The scared, the ‘ghosting’ in the hiring processes, are increasingly common. Candidates have several offers at the same time and when it seems that they are going to accept, they disappear or say no without giving too many explanations. There is, therefore, little formality in the decision when assessing the offers, often very different from each other.

But so far the similarities between the case of Mbappé and that of the young professionals of his same generation who are currently entering the labor market. It is true that Mbappé has decided based on that context to which he referred in his statements: the succulent economic offer, on the one hand, and the proximity, to stay in his city, Paris, and in his country , France, on the other.

It is also true that he has done it thinking about now, about income, about being close to his family and perhaps about the ability to manage the locker room as he pleases. But the people from Human Resources of the famous ‘big four’, for example, would tell us that the candidates who do not enter or the employees who leave their career in the firm shortly after joining do so despite earning more money than in other sites. Hence, there is already talk of the need for a powerful ‘inbound recruiting’ to avoid it. The key is to attract the truly suitable candidates. In capacities and in values.

We know that the ‘reviews’ of third parties who have worked in the same company are the ones that weigh the most when making the decision: how good or bad is that site to work for. Not surprisingly, 90% of candidates would stop applying for a position if they read a negative opinion on networks, according to a study by the online recruitment platform CareerArc.

Based on what we know from the professionals (players and coaches) who have been at both clubs (Ancelotti’s response to Valdano in a recent Movistar interview on this point is eloquent), it does not seem that the option taken by Mbappé is necessarily the best.

In fact, we know that the Internet generation increasingly prefers ‘start ups’ with a founder passionate about the business at the helm and not companies managed by financial funds far from the business. It is what the Madrid coach calls in that same interview a club run by a true football fan (he quotes Berslusconi and Florentino) and not by a pure ‘businessman’ (we don’t know if he was thinking of a sheikh).

If we go to the analysis from the demand side, the same theory of signals in reputation tells us that the more expensive (the cost can be money, time, etc.) are the signals that the company sends to the candidate, the more it is transmitting its desire for a serious and long-term commitment. In nature the peacock does it with its long tail or the groom with his pretty ring. If it is the candidate who sends signals of a little or less costly decision, the reading will be the opposite: lack of commitment.

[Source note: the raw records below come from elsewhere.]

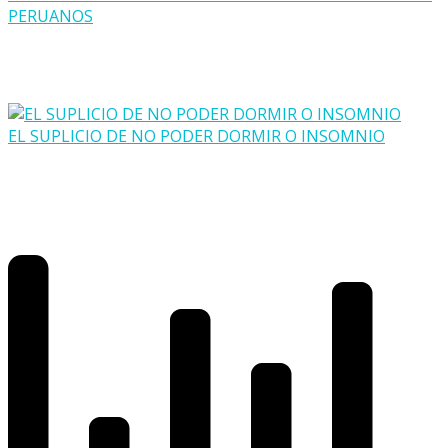
PERUANOS
EL SUPLICIO DE NO PODER DORMIR O INSOMNIO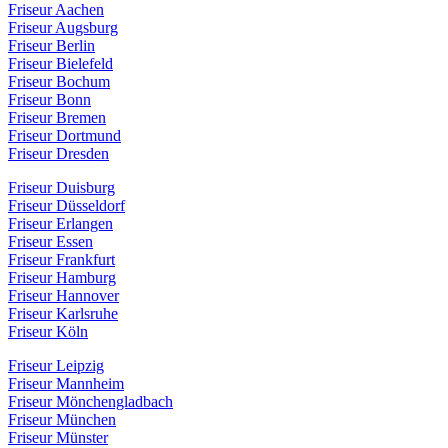
Friseur Aachen
Friseur Augsburg
Friseur Berlin
Friseur Bielefeld
Friseur Bochum
Friseur Bonn
Friseur Bremen
Friseur Dortmund
Friseur Dresden
Friseur Duisburg
Friseur Düsseldorf
Friseur Erlangen
Friseur Essen
Friseur Frankfurt
Friseur Hamburg
Friseur Hannover
Friseur Karlsruhe
Friseur Köln
Friseur Leipzig
Friseur Mannheim
Friseur Mönchengladbach
Friseur München
Friseur Münster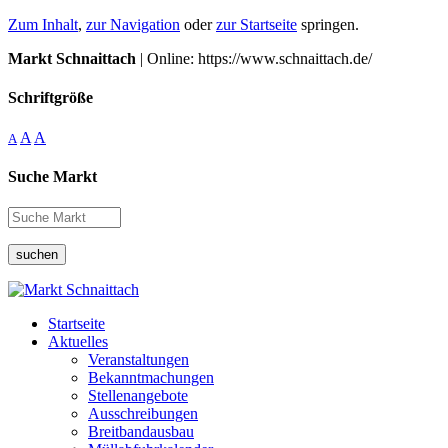
Zum Inhalt
,
zur Navigation
oder
zur Startseite
springen.
Markt Schnaittach
| Online: https://www.schnaittach.de/
Schriftgröße
A
A
A
Suche Markt
suchen
Startseite
Aktuelles
Veranstaltungen
Bekanntmachungen
Stellenangebote
Ausschreibungen
Breitbandausbau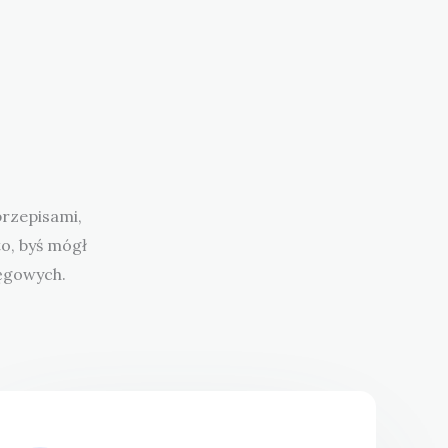
rzepisami,
o, byś mógł
ięgowych.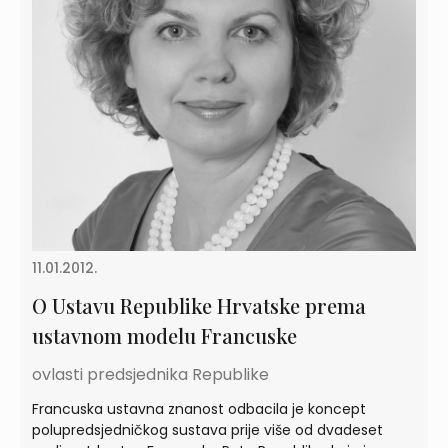
11.01.2012.
O Ustavu Republike Hrvatske prema
ustavnom modelu Francuske
ovlasti predsjednika Republike
Francuska ustavna znanost odbacila je koncept
polupredsjedničkog sustava prije više od dvadeset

And this is indeed where we find a parallelism in the lasting negative effects over time on the reputation of a professional if his decisions are perceived in that sense, be it that professional Mbappé or a young ’techie’: the ‘data’ of our Past behavior, if dishonest, not only works against the company, but also against the candidate. The veto in future processes is no longer only from the companies, but from the very algorithms used by professional social network search engines…

“No player is as good as the sum of all of them together.” The phrase is not from Guardiola, nor Luis Enrique or Simeone. It belongs to Di Stefano, who, years later, as a Valencia coach, in training told Carrete to run the band and he, stopping, replied: “Let Kempes run it, mister, who earns a lot more than me”. Sometimes fortune today can be a brake on fame tomorrow, especially in a team sport such as football and as are the company and life itself.

Ricardo Gómez Díez, dircom expert in Reputation and professor of the Master’s Degree in Corporate and Institutional Communication at the Carlos III University of Madrid.